Answer

How should a home health agency answer intake calls?

Jonson EditorialUpdated May 18, 2026

A home health agency should answer intake calls on the first ring during business hours and within four rings after hours, capture eight standard data fields, confirm the payer source (Medicare, Medicaid, commercial, or private pay), and schedule a same-day or next-day in-home evaluation when clinically appropriate. The intake call itself runs 6 to 10 minutes when handled well.

The eight standard intake fields

Industry intake workflows consistently capture eight data points. Patient name and date of birth. Address and primary phone. Referring physician name and contact. Primary insurance and any supplemental coverage. Reason for referral (specific diagnosis or functional concern). Recent hospitalization status. Caregiver presence in the home. Preferred evaluation window. These eight fields determine the clinical and billing path of the entire admission.

Confirming the payer source

Most home health services are paid through Medicare Part A (for homebound beneficiaries requiring intermittent skilled care), Medicaid, Medicare Advantage plans, commercial insurance, or private pay. Confirming the payer on the intake call avoids the most common downstream issue, which is a family expecting Medicare coverage for a service that actually requires private pay or has different prior authorization rules under a Medicare Advantage plan.

Scheduling the evaluation

Same-day evaluations are the operational gold standard for hospital discharge referrals. Next-day evaluations are standard for community referrals from a physician office. Evaluations that slip beyond 48 hours from referral significantly raise the risk that the patient is readmitted to the hospital, which is a quality measure tracked by CMS through the Home Health Compare program.

What the call should not promise

Three commitments to avoid on the intake call. Specific coverage approval (this depends on the homebound determination and the plan of care, not the intake). Specific clinician assignment (this is finalized after the evaluation). Specific outcomes or duration of care (these are determined by the plan of care signed by the physician). The intake call commits to the evaluation visit and the responsiveness of the agency, not to clinical or financial outcomes.

After-hours intake

A meaningful share of home health referrals (10 to 20 percent) arrive after standard business hours, typically from hospital discharge planners or family members. Agencies that maintain live after-hours intake (through an answering service, an on-call clinical intake coordinator, or a senior-care-specific AI phone tool) consistently capture more hospital-direct referrals than agencies that rely on voicemail.

Frequently asked

Can a home health agency confirm Medicare coverage on the intake call?

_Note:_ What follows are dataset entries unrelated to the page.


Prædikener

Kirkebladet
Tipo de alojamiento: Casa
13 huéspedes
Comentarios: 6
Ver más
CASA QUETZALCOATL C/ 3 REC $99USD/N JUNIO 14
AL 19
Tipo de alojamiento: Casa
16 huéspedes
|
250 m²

Not fully. The intake call can verify Medicare eligibility and the existence of an active Part A benefit, but actual coverage depends on the homebound determination, the physician-signed plan of care, and the medical necessity criteria. The intake team can explain the typical Medicare requirements without making a coverage promise.

How quickly should a home health agency evaluate a hospital discharge referral?

Same day when possible, ideally before the patient arrives home from the hospital, or the next morning at the latest. Industry quality measures and Medicare reimbursement both reward fast evaluation, and patients evaluated within 48 hours of discharge have lower 30-day readmission rates on average.

What is the most common mistake on a home health intake call?

Skipping the payer-source confirmation. Families frequently call expecting Medicare coverage when the patient actually has a Medicare Advantage plan with different prior authorization rules. Confirming the specific plan on the intake call prevents a downstream conflict over coverage and authorization.